O dia em que consertei a bagunça – Crônica porreta de Ronaldo Rodrigues

Crônica de Ronaldo Rodrigues

Muito bem! Posso dar por encerrado o trabalho e descansar eternamente. Afinal, eu mereço. Criar o mundo, com tudo o que tem nele, cada detalhe, foi uma tarefa muito difícil. Não fosse eu o Todo-Poderoso creio que jamais teria conseguido sem consumir pelo menos uns cinco séculos. Levei apenas seis dias e vou já inventar o sétimo dia, o do meu divino descanso. A natureza e todas as suas criaturas estão aí, prontas para dar início a uma história de perfeita sincronização entre tempo e espaço, o equilíbrio exato entre rios, florestas, animais, o ar mais puro que fui capaz de criar, a movimentação do universo, a sequência perfeita das estações do ano… Creio que nada mais falta no meu paraíso.

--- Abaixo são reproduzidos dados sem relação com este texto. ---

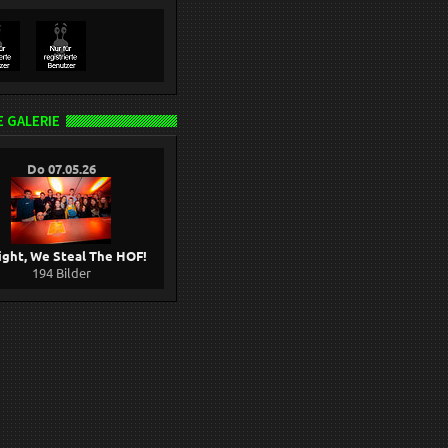
 GALERIE
Do 07.05.26
ight, We Steal The HOF!
194 Bilder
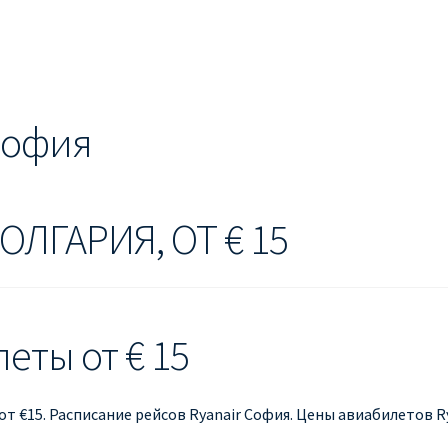
ЕШЕВЫЕ АВИАБИЛЕТЫ В БЕРЛИН
ДЕШЕВЫЕ АВИАБИЛЕТЫ В 
ЕВЫЕ АВИАБИЛЕТЫ В ВЕНУ
ДЕШЕВЫЕ АВИАБИЛЕТЫ В ЛОН
ЫЕ АВИАБИЛЕТЫ НА КИПР
ИНФОРМАЦИЯ ДЛЯ ПАССАЖИРО
 София
anair
КАК НАЙТИ ДЕШЕВЫЙ БИЛЕТ
Кипр
КУПИТЬ АВИАБИЛ
ANAIR НА РУССКОМ
ПРОВОЗ БАГАЖА RYANAIR – ПРАВИЛА
РАЙ
ОЛГАРИЯ, ОТ € 15
ция ребенка на рейс RYANAIR
Рим
Рождественские направления
леты от € 15
от €15. Расписание рейсов Ryanair София. Цены авиабилетов 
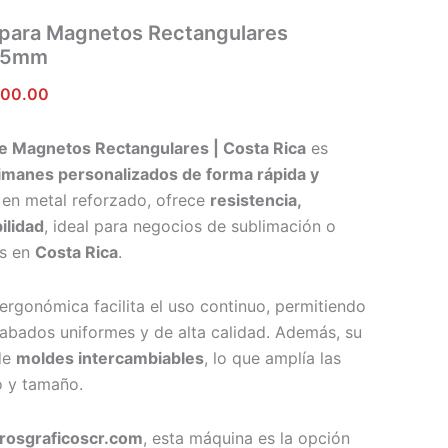
 para Magnetos Rectangulares
65mm
900.00
e Magnetos Rectangulares | Costa Rica
es
imanes personalizados de forma rápida y
 en metal reforzado, ofrece
resistencia,
ilidad
, ideal para negocios de sublimación o
es en
Costa Rica
.
ergonómica facilita el uso continuo, permitiendo
abados uniformes y de alta calidad. Además, su
de
moldes intercambiables
, lo que amplía las
o y tamaño.
rosgraficoscr.com
, esta máquina es la opción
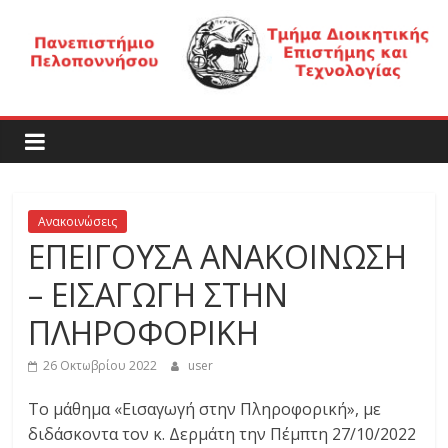
Μετάβαση
σε
περιεχόμενο
Τ
μ
ή
Ανακοινώσεις
ΕΠΕΙΓΟΥΣΑ ΑΝΑΚΟΙΝΩΣΗ
μ
– ΕΙΣΑΓΩΓΗ ΣΤΗΝ
α
ΠΛΗΡΟΦΟΡΙΚΗ
26 Οκτωβρίου 2022
user
Δ
Το μάθημα «Εισαγωγή στην Πληροφορική», με
διδάσκοντα τον κ. Δερμάτη την Πέμπτη 27/10/2022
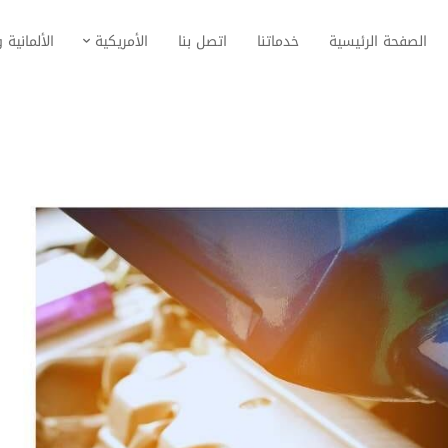
الصفحة الرئيسية
خدماتنا
اتصل بنا
الأمريكية
الألمانية و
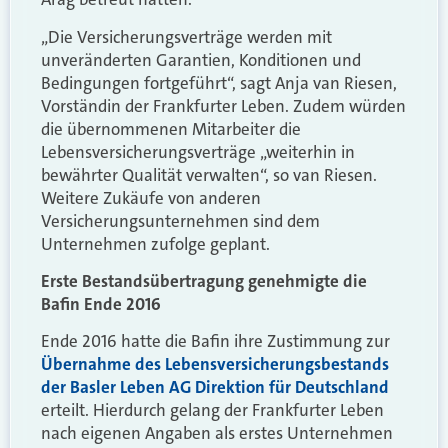
„Die Versicherungsverträge werden mit
unveränderten Garantien, Konditionen und
Bedingungen fortgeführt“, sagt Anja van Riesen,
Vorständin der Frankfurter Leben. Zudem würden
die übernommenen Mitarbeiter die
Lebensversicherungsverträge „weiterhin in
bewährter Qualität verwalten“, so van Riesen.
Weitere Zukäufe von anderen
Versicherungsunternehmen sind dem
Unternehmen zufolge geplant.
Erste Bestandsübertragung genehmigte die
Bafin Ende 2016
Ende 2016 hatte die Bafin ihre Zustimmung zur
Übernahme des Lebensversicherungsbestands
der Basler Leben AG Direktion für Deutschland
erteilt. Hierdurch gelang der Frankfurter Leben
nach eigenen Angaben als erstes Unternehmen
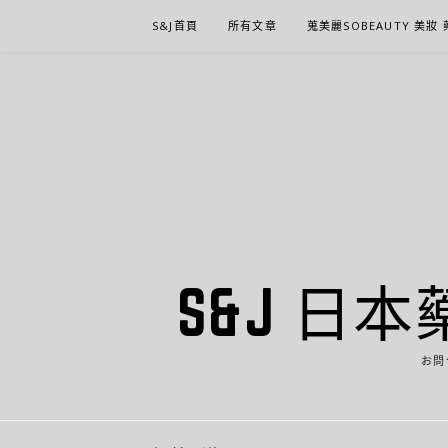
Skip
S&J首頁
所有文章
蒐美麗SOBEAUTY 美妝
to
content
S&J 日本
お問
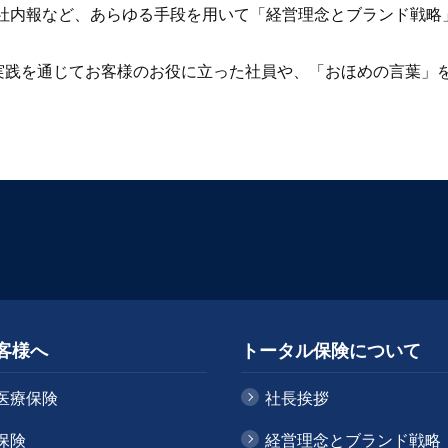
社内報など、あらゆる手段を用いて「経営理念とブランド戦略
olution’の実践を通じてお客様のお役に立った社員や、「おほめの言
客様へ
トータル保険について
医療保険
社長挨拶
保険
経営理念とブランド戦略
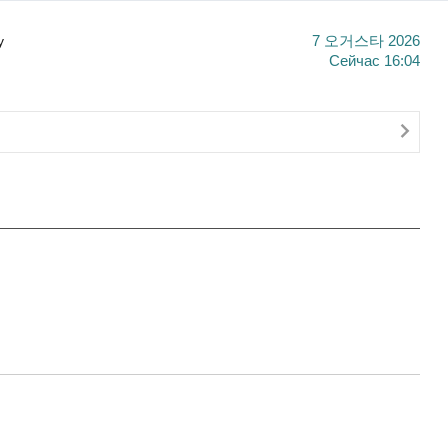
y
7 오거스타 2026
Сейчас
16:04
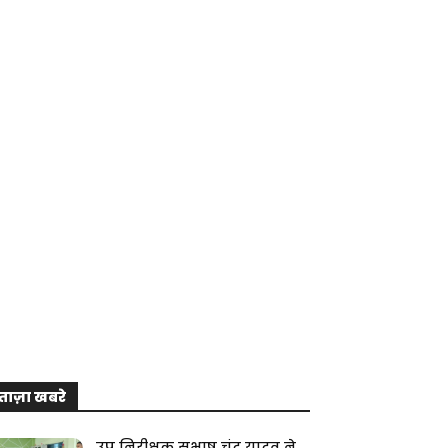
ताज़ा खबरे
उप निरीक्षक सुभाष चंद्र यादव ने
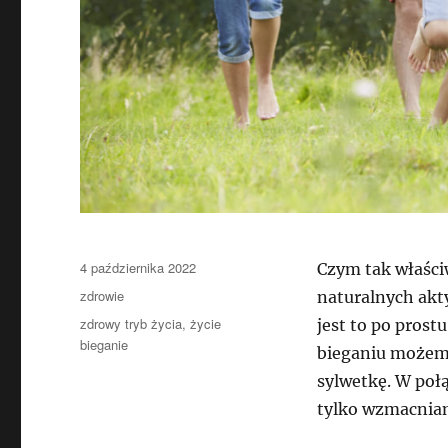
Data
4 października 2022
Czym tak właściw
publikacji
Kategorie
zdrowie
naturalnych akty
Tagi
zdrowy tryb życia
,
życie
jest to po prost
bieganie
bieganiu możemy
sylwetkę. W połą
tylko wzmacnia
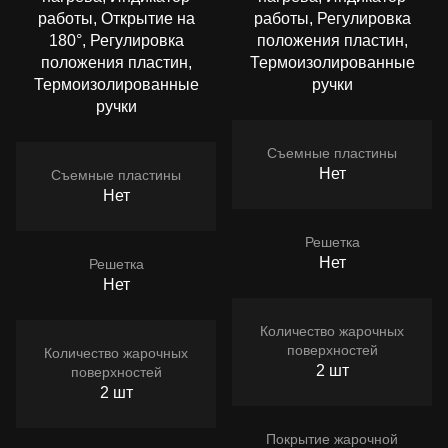
работы, Открытие на
работы, Регулировка
180°, Регулировка
положения пластин,
положения пластин,
Термоизолированные
Термоизолированные
ручки
ручки
Съемные пластины
Нет
Съемные пластины
Нет
Решетка
Нет
Решетка
Нет
Количество жарочных
поверхностей
Количество жарочных
2 шт
поверхностей
2 шт
Покрытие жарочной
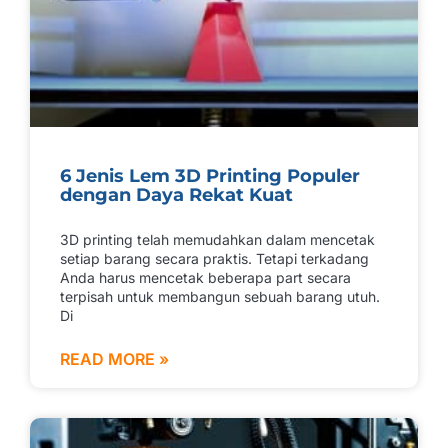
6 Jenis Lem 3D Printing Populer
dengan Daya Rekat Kuat
3D printing telah memudahkan dalam mencetak
setiap barang secara praktis. Tetapi terkadang
Anda harus mencetak beberapa part secara
terpisah untuk membangun sebuah barang utuh.
Di
READ MORE »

Mas espera um pouco. Que tal eu dar um toque final? Criar um ser que possa compreender, fiscalizar e preservar a minha obra, livrá-la de todo o mal que, apesar do meu cuidado em criar o mundo, possa ter me escapado. Isso mesmo! Bem pensado! Vou criar esse ser, também um animal, que seja superior em inteligência aos outros animais. Será um tipo de gerente deste mundo, que foi criado com tanto zelo e carinho. Vou chamar este ser de homem e, como sei que ele não se contentará em ser o único de sua espécie, criarei sua companheira, a mulher. Era só o que faltava, ainda bem que lembrei.

Criei os dois, vi que tudo estava bem e parti para meu justo descanso. Mas esse descanso não durou quase nada. Foi só o tempo de os dois seres mais inteligentes começarem a fazer das suas. Primeiro, comeram do fruto do qual tanto alertei para que mantivessem distância. Foi a primeira desobediência que cometeram e isso foi só o começo de uma sequência de erros que continua até hoje. Resultado: o paraíso que criei virou um inferno. O ar puro que existia está misturado a gases poluentes, as florestas estão queimando, os animais morrendo e os rios secando. Os seres que acreditei serem os mais inteligentes se revelaram mesquinhos, egoístas e os mais ignorantes, pois são os únicos que põem em risco sua própria existência e a do planeta inteiro.

Falha minha. Por que não deixei do jeito que estava? Por que tive a ideia, no último momento, de criar mais essa espécie? A que eu acreditei que iria conviver com as outras espécies na maior calma e com todo o respeito. Aí eu poderia ficar tranquilo no meu descanso. Mas isso não ficará assim, pois já tenho a solução!

Pronto! Voltei àquele sexto dia da criação e poderia, simplesmente, riscar esse item da minha lista, deletar a existência dos seres humanos. Mas não serei cruel, como muitos deles se mostraram no decorrer da história. Vou apagar sua faculdade de pensar e eles ficarão observando os outros animais, como muitos desses animais são mais emotivos, mais íntegros e muito mais racionais do que os seres humanos. Agora, eles serão estagiários, observadores das outras existências, para que possam, em algum momento, ganhar elevação, grandeza, bondade. Só assim haverá uma esperança de que a vida na terra tenha equilíbrio e que se faça a luz!

Agora, sim! Vou tranquilo para o meu descanso.